Saturday, January 5, 2013

A STUDY ON DEATH




Much has been written about death and dying.   Death is no stranger to me; I have seen enough of it.   However, my death has not resonated with me until the last few years.   It always seemed as something in such a far distant future as not to warrant concern. 

Even now, at my age, realizing my future is finite, I don’t worry about my demise – I don’t fear it; I view it as the final tribute that I owe to nature for a full and exciting life.





Yorick, I knew him well.



Aubade

A poem by Phillip Larkin

I work all day, and get half-drunk at night. 
Waking at four to soundless dark, I stare. 
In time the curtain-edges will grow light. 
Till then I see what's really always there: 
Unresting death, a whole day nearer now, 
Making all thought impossible but how 
And where and when I shall myself die. 
Arid interrogation: yet the dread 
Of dying, and being dead, 
Flashes afresh to hold and horrify. 
The mind blanks at the glare. Not in remorse 
- The good not done, the love not given, time 
Torn off unused - nor wretchedly because 
An only life can take so long to climb 
Clear of its wrong beginnings, and may never; 
But at the total emptiness for ever, 
The sure extinction that we travel to 
And shall be lost in always. Not to be here, 
Not to be anywhere, 
And soon; nothing more terrible, nothing more true. 

This is a special way of being afraid 
No trick dispels. Religion used to try, 
That vast, moth-eaten musical brocade 
Created to pretend we never die, 
And specious stuff that says No rational being 
Can fear a thing it will not feel, not seeing 
That this is what we fear - no sight, no sound, 
No touch or taste or smell, nothing to think with, 
Nothing to love or link with, 
The anasthetic from which none come round. 

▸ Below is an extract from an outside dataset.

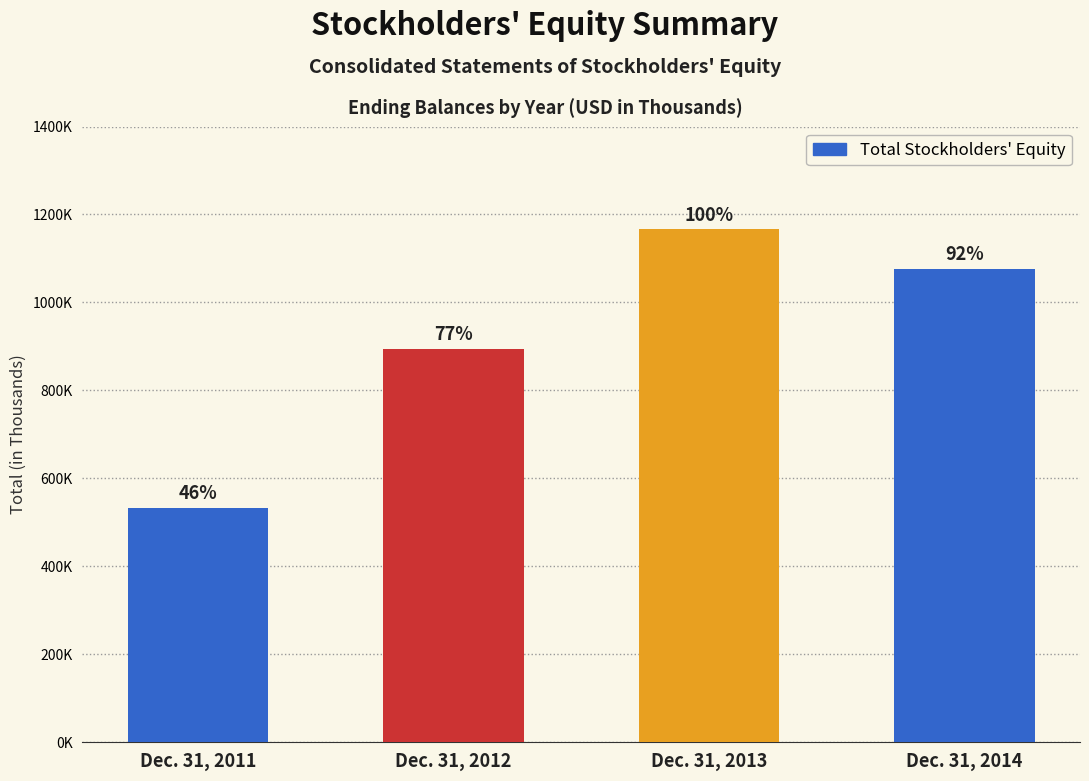

How many data points are less than 1076659?

2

And so it stays just on the edge of vision, 
A small, unfocused blur, a standing chill 
That slows each impulse down to indecision. 
Most things may never happen: this one will, 
And realisation of it rages out 
In furnace-fear when we are caught without 
People or drink. Courage is no good: 
It means not scaring others. Being brave 
Lets no one off the grave. 
Death is no different whined at than withstood. 

Slowly light strengthens, and the room takes shape. 
It stands plain as a wardrobe, what we know, 
Have always known, know that we can't escape, 
Yet can't accept. One side will have to go. 
Meanwhile telephones crouch, getting ready to ring 
In locked-up offices, and all the uncaring 
Intricate rented world begins to rouse. 
The sky is white as clay, with no sun. 
Work has to be done. 
Postmen like doctors go from house to house.


“Faith is simply unjustified belief in matters of ultimate concern – specifically in propositions that promise some mechanism by which human life can be spared the ravages of time and death”
The End of Faith - by Sam Harris


“The way I see it, being dead is not terribly far from being on a cruise ship.   Most of your time is spent lying on your back.   The brain has shut down.   The flesh begins to soften.   Nothing much new is expected of you.”
Stiff - by Mary Roach


“The question is not ‘Why must I die?’ but ‘Why have I lived?’”
Christopher Hitchens



“…to die, to sleep - to sleep, perchance to dream – ay, there’s the rub,
For in this sleep what dreams may come when we have shuffled off this mortal coil, must give us pause.”
Hamlet – Act 3, scene 1
William Shakespear


Quando Omni
Flunkus Moritati
(When all else fails – play dead)
The Possum Pledge from the Red Green show.

 CHEERS
the Ol'Buzzard

1 comment:

  1. I don't think about death much, but I do think when I buy something that maybe it'll last the rest of my life.

    Love the Red Green show. We saw Red Green live last year when he did a show locally.